In the Rydex mutual fund complex, our 3-month stochastic indicator has reached extreme overbought territory over 0.90 for only the second time in its history (dating back to 2000).  The only other time to exceed this threshold was late November 2002, which obviously lead to declining prices over the ensuing weeks.  We have to go back to January 30th, 2001 for the next highest reading of 0.87, and that marked almost the exact peak before the descent into the Spring of that year.  This confirms the reading from our Beta Chase Index, which has a good chance of popping over 3.0 with today's numbers.  This tells us that not only have these traders been shifting aggressively into the long-side index funds, they have also been putting a lot of money into the speculative sector funds.  These two indicators, particularly the stochastic, have had an uncanny ability to pinpoint short- to intermediate-term market peaks within a few days for the last few years.  Whether that pattern will continue is of course the question, and my stance is always that it will until proven otherwise.  Like I said above, let's actually break the downtrend before thinking about shifting into bull-market mentality.

Whenever we get to an important inflection point in the market, I like to go back to my notebook, where I try to record my personal thoughts each trading day.  I went back to a couple of important important tops and looked at my comments (these are exactly as I have written in my notebook):

January 13th, 2003:  "Jeez, lots of bullish talk and it makes so much sense.  Mkt shrugging off bad news like crazy, keeps going higher."

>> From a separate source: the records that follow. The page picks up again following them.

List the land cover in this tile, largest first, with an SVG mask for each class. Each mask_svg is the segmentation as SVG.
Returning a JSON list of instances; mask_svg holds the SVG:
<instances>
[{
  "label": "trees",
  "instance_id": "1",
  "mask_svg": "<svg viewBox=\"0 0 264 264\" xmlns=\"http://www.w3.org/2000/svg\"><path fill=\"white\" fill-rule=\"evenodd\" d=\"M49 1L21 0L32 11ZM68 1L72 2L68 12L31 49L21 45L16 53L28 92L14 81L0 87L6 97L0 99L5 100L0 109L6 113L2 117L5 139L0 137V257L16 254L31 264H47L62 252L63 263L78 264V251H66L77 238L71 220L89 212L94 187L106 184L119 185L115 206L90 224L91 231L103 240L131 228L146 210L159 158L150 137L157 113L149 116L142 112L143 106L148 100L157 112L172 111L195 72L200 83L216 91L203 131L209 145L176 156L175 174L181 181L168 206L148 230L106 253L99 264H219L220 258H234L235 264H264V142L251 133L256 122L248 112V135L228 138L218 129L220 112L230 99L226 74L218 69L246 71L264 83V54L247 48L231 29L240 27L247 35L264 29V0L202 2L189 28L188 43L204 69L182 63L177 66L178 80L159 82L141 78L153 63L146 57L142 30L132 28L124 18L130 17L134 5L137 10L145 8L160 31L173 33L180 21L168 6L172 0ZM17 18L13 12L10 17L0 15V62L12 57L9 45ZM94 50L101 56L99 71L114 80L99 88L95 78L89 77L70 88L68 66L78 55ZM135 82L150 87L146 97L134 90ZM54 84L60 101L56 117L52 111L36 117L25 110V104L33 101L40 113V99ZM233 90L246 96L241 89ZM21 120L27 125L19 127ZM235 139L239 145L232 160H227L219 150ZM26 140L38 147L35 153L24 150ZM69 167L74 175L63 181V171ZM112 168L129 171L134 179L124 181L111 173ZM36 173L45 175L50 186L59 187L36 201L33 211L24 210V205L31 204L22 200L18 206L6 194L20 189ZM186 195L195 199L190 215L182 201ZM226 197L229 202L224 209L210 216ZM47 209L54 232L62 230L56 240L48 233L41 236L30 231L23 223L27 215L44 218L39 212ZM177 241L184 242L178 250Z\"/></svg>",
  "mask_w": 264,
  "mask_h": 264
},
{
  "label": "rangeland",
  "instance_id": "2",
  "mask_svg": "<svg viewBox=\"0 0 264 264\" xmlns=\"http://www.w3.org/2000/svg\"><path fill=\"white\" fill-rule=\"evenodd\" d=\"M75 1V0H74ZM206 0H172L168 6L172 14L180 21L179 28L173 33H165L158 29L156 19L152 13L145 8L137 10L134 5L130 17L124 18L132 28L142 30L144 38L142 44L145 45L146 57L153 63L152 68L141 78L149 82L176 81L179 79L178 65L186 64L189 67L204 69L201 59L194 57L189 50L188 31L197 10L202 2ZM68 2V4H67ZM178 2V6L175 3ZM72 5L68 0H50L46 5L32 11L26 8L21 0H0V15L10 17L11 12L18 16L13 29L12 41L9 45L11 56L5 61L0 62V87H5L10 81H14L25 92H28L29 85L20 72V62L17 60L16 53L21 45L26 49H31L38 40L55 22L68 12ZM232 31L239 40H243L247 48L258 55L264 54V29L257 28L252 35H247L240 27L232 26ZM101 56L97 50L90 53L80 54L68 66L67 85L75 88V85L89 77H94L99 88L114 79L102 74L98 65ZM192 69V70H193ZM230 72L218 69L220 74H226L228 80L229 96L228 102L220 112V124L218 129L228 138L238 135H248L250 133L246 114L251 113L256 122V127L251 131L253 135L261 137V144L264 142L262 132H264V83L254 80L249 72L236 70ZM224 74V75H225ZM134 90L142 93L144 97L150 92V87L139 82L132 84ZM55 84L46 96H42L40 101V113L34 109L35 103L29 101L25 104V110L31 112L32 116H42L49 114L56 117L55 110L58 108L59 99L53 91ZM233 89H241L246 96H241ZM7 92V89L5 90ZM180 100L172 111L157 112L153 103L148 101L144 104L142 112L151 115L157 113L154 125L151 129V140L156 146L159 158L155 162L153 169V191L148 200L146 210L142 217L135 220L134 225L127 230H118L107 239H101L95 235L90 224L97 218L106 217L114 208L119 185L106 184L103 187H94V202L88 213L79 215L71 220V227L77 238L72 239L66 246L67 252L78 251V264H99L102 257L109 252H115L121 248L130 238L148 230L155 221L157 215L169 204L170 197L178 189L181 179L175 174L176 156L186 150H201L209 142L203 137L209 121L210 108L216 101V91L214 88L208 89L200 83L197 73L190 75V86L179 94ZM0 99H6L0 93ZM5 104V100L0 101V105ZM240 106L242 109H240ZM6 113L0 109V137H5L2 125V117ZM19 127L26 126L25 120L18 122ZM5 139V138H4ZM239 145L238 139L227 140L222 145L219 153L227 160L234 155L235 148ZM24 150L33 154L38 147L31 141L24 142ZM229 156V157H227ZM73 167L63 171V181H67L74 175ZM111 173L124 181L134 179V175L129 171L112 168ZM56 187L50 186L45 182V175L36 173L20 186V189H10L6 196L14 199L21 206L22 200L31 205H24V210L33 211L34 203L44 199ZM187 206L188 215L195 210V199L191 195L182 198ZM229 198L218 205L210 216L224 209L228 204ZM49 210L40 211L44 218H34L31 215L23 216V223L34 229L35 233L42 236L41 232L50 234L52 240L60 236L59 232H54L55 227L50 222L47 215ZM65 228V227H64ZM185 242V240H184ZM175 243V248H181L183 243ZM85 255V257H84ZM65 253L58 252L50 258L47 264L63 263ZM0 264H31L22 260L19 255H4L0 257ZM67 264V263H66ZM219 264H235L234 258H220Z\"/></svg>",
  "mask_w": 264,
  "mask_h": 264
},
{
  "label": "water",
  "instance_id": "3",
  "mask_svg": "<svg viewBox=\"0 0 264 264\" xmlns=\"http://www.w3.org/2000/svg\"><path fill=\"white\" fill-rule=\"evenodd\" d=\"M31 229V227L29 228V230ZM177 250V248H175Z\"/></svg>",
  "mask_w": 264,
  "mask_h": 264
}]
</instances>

January 4th, 2002:  "Pretty much everything I hear on TV or read right now is very bullish - that the economy is turning around, companies are not pre-announcing, positive January effect, etc.  That was the same two weeks ago b/4 the S&P dropped 30 points.  After the drop, then everything was negative - that the economy was not turning as fast as people thought, that semi's were in the toilet, etc.  YOU MUST LOOK AT FADING POPULAR OPINION.  Although that is the basis of what I try to do, I still find it difficult to take a substantial position when everyone else is screaming for the other direction.  TREND CHANGES COME WHEN EVERYONE LEASTS EXPECTS IT."

These two days were the DAY the market peaked for that move.  As you can see, the news and analysis is always positive at the top.  I'm not suggesting today was a multi-month top - I have no idea if that's the case or not.  My point is that when you cannot figure out a catalyst for the market to move lower, it will often find one for you.

When we step back and view our situation objectively, four things cannot be denied:

1.  This is a bear market.

2.  The downtrend line has not been broken.

3.  The market is overbought by almost any measure, especially breadth.

4.  Sentiment is extremely optimistic.

The odds are not with intermediate-term long-side positions.  Until we are in a confirmed uptrend, as outlined above, I will continue to sell these retracements.

- Jason Goepfert

Disclosure:  long OEX puts

 

This disclosure is not intended as trading advice in any form.  It is meant as a note to subscribers that the author may have a position directly affected by the market outlook reflected in the commentary.  Although the author takes great pains to remain objective in any commentaries, it is only fair that readers should know that the author may have taken positions in accordance with his market outlook.  Positions can and do change at any time, without notice to the reader.